-- Text follows --

# MK3 Jetta - Pressure then no brake pressure



## Xs Studio (Nov 1, 2006)

I've been having issues with my brakes for a week now after upgrading the rear brakes to the aluminum MK4 setup.

All lines were power bled, my brake lines and master cyclinder are not leaking. I get brake pressure to three wheels Left Front, Right Front , Right Rear but not Left Rear. Eveytime i bleed the left rear i loose brake pressure to the right front.

So i said OK let me get the pressure back up to the three wheels and see if i have any braking power. Nope as soon as i turn the car on and hit the brakes it goes all the way down to the floor.

My mechanic bench bled the master cyclinder and assured me there was adequate pressure at the master cyclinder. We power bled the car again and only got brake pressure to two wheels this time around: Left front and Right Rear. He checked the master cylinder again and there was adequate pressure at the master cylinder and it was not leaking.

I installed the old MK3 rear brakes but the issue persisted.

At this point im ordering a new master cylinder but he seems doubtful it will work so im asking you guys would the brake pressure regulating valve cause this issue ?


----------



## greyhare (Dec 24, 2003)

Does the car have ABS?


----------



## germancarnut51 (Mar 23, 2008)

How did your mechanic determine that there was adequate pressure at the master cylinder? Did he remove the brake lines to the two non-working brakes (one at a time) attach a pressure gauge, and apply the brake pedal to monitor the brake pressure?

If the car doesn't have ABS, I'd say what you need is a new master cylinder. Meyle makes a good alloy bodied replacement master cylinder (non ABS cars) for about $45.


----------



## Xs Studio (Nov 1, 2006)

greyhare said:


> Does the car have ABS?


No it doesnt


----------



## Xs Studio (Nov 1, 2006)

germancarnut51 said:


> How did your mechanic determine that there was adequate pressure at the master cylinder? Did he remove the brake lines to the two non-working brakes (one at a time) attach a pressure gauge, and apply the brake pedal to monitor the brake pressure?
> 
> If the car doesn't have ABS, I'd say what you need is a new master cylinder. Meyle makes a good alloy bodied replacement master cylinder (non ABS cars) for about $45.


He didnt use a pressure gauge - he unhooked the brake line and had me press down on the brake to see if there was adequate pressure. Brake fluid spurted out at the master cylinder and the calipers each time i hit the brake thus he stated there was adequate pressure.

Oooo and yeah i ordered the Meyle master cylinder stay away from the KMM master cylinders as they do not have the screw holes on the side where the reservoir locks into. 

And thanks for your help guys


----------



## germancarnut51 (Mar 23, 2008)

When we ordered our first Meyle master cylinder, the KMM came up first on the top of the page, and it was dirt cheap.

I took one look at the thing and turned away. Not saying that it might not work, but in the catalog photo, the part looked so crudely made that I said there's no way I'd order it, and if someone gave it to me, I'd toss it in the first recycling bin I came across.


----------



## greyhare (Dec 24, 2003)

-- Text concluded --

Action item A
Transcribe the stretch of the brake thread from "# MK3 Jetta" through "the right front.".
Action item B
According to the brake thread, what do KMM master cylinders lack?

-- Provided information follows --

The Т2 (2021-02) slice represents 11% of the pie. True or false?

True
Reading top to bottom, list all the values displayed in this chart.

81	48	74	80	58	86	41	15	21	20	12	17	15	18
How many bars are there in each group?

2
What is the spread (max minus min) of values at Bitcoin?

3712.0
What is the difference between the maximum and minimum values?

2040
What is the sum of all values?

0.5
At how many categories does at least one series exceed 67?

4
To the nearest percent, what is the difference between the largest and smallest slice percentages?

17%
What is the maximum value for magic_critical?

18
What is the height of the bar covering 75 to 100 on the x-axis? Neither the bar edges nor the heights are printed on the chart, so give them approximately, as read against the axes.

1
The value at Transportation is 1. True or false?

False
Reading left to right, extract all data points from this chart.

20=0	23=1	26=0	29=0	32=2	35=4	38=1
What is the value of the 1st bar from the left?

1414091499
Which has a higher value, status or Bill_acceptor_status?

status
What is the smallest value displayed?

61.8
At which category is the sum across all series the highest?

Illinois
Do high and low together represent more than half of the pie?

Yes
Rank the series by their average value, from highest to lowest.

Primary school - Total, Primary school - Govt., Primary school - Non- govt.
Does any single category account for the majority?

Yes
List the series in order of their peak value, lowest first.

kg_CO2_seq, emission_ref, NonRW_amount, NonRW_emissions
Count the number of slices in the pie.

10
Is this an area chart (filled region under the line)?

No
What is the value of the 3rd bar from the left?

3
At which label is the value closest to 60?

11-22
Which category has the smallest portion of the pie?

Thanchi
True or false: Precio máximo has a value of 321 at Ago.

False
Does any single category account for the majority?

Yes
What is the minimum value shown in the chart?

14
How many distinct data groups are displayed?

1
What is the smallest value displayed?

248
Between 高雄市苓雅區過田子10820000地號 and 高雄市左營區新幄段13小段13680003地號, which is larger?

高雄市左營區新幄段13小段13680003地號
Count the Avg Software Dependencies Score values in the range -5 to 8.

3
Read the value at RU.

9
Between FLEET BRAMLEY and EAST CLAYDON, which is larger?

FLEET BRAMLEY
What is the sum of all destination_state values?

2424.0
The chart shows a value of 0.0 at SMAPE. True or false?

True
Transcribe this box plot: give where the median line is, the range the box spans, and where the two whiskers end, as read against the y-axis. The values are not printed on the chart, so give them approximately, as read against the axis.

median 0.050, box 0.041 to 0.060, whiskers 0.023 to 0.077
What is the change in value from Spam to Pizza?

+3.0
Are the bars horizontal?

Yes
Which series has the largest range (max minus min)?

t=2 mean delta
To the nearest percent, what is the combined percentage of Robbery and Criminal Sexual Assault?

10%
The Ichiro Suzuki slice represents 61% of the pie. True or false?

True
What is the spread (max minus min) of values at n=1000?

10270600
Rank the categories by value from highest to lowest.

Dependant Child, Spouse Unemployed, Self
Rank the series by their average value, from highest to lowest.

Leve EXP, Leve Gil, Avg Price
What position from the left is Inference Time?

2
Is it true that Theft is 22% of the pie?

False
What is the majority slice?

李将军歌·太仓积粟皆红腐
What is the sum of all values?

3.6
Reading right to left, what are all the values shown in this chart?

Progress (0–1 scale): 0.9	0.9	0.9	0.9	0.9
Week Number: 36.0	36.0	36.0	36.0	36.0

-- Provided information concluded --

Your solution A
# MK3 Jetta - Pressure then no brake pressure



## Xs Studio (Nov 1, 2006)

I've been having issues with my brakes for a week now after upgrading the rear brakes to the aluminum MK4 setup.

All lines were power bled, my brake lines and master cyclinder are not leaking. I get brake pressure to three wheels Left Front, Right Front , Right Rear but not Left Rear. Eveytime i bleed the left rear i loose brake pressure to the right front.

Your solution B
They lack the screw holes on the side where the reservoir locks in.